▶ OBJECTIVES:
A. In the passage on wildfire emissions, copy everything from "JG: Can you" down to "responsible for wildfires?", substituting "logging restrictions" for "forest protection efforts".
B. Answer these questions using the passage on wildfire emissions.
(i) Political appointees at which department asked career scientists to generate the carbon numbers?
(ii) In what year did the California wildfires in question occur?
(iii) What did the administration use the argument to call for?

::: TEXT BLOCK :::

Jimmy Tobias: The emails basically showed political appointees at the Interior Department asking career scientists to gin-up and generate numbers about carbon emissions from the 2018 California wildfires. And they used the data to put out a press release that promoted a very specific narrative, basically saying, ‘look, the fires in California put out as much carbon dioxide into the atmosphere as electricity generation in the entire state. And because of this huge carbon footprint, we need to cut more trees so that the fires aren't as bad next time around; we need to remove trees and other debris so there's not as much fuel for the fires.’
This argument both downplayed the impact of fossil fuel emissions by making it seem like fires were as big of a contributor. And it created an argument that the administration used to call for more tree cutting on public lands and across the country.
JG: Can you help us understand why the Trump administration has an interest in crafting a narrative like this that forest protection efforts are responsible for wildfires?

::: ITEMS :::

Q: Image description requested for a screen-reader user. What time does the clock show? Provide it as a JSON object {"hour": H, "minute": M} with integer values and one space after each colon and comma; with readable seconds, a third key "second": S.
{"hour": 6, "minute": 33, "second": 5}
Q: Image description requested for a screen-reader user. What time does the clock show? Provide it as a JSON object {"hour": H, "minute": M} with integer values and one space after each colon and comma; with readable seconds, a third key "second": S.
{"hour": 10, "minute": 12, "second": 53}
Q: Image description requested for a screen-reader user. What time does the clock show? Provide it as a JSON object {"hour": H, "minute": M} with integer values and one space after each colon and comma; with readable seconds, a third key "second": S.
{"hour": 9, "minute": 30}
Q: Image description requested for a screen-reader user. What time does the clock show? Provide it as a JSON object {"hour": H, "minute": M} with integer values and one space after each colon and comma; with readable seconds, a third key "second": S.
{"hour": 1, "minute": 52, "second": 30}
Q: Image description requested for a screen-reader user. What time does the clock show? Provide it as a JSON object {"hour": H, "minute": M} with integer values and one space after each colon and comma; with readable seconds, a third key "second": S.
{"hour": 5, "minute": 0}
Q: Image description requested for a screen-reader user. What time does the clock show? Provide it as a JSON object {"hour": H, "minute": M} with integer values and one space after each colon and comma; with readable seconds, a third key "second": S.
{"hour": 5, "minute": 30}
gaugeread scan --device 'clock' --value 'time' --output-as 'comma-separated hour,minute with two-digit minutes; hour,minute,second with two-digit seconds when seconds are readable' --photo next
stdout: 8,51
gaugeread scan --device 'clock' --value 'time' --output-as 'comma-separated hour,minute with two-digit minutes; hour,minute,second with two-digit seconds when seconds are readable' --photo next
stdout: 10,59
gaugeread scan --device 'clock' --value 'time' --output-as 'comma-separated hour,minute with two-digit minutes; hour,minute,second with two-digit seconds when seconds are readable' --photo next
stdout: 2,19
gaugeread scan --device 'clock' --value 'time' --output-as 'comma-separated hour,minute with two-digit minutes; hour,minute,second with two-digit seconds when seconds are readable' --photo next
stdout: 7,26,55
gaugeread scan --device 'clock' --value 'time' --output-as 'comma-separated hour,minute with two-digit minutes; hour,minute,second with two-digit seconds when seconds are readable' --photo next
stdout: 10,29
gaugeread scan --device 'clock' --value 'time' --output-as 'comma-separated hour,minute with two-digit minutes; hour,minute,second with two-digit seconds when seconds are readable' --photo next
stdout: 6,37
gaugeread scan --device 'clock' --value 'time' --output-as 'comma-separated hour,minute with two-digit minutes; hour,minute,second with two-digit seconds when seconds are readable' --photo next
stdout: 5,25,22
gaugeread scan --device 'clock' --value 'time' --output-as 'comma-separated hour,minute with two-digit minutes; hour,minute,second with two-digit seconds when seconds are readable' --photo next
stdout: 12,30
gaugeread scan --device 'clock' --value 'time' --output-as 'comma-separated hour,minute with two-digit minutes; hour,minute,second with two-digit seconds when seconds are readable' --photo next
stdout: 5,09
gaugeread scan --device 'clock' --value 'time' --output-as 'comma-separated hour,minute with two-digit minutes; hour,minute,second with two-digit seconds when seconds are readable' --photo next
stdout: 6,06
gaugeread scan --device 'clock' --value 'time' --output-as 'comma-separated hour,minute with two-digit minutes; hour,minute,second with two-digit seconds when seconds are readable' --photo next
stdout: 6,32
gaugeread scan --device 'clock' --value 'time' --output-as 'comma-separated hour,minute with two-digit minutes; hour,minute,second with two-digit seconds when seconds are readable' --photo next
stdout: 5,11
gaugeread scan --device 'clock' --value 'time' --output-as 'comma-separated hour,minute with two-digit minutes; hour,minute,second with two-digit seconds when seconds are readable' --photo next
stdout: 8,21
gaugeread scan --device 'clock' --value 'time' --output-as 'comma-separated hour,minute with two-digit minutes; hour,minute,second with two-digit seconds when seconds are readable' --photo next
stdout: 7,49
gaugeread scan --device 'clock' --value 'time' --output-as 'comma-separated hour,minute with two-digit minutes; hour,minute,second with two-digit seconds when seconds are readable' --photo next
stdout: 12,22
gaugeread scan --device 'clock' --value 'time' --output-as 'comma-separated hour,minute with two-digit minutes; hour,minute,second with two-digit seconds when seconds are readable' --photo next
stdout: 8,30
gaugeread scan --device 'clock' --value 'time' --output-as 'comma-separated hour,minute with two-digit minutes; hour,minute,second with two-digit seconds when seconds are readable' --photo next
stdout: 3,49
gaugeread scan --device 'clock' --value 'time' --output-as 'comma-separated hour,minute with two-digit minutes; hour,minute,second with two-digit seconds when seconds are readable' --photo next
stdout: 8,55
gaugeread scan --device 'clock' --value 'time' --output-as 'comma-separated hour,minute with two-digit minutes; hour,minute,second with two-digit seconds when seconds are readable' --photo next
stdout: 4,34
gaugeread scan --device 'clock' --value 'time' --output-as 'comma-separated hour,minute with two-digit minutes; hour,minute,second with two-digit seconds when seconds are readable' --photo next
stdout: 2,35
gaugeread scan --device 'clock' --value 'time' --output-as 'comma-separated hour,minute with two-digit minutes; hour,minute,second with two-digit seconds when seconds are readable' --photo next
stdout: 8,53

:::

▶ RESULTS:
A.
JG: Can you help us understand why the Trump administration has an interest in crafting a narrative like this that logging restrictions are responsible for wildfires?

B.
(i) The Interior Department.
(ii) 2018.
(iii) More tree cutting on public lands and across the country.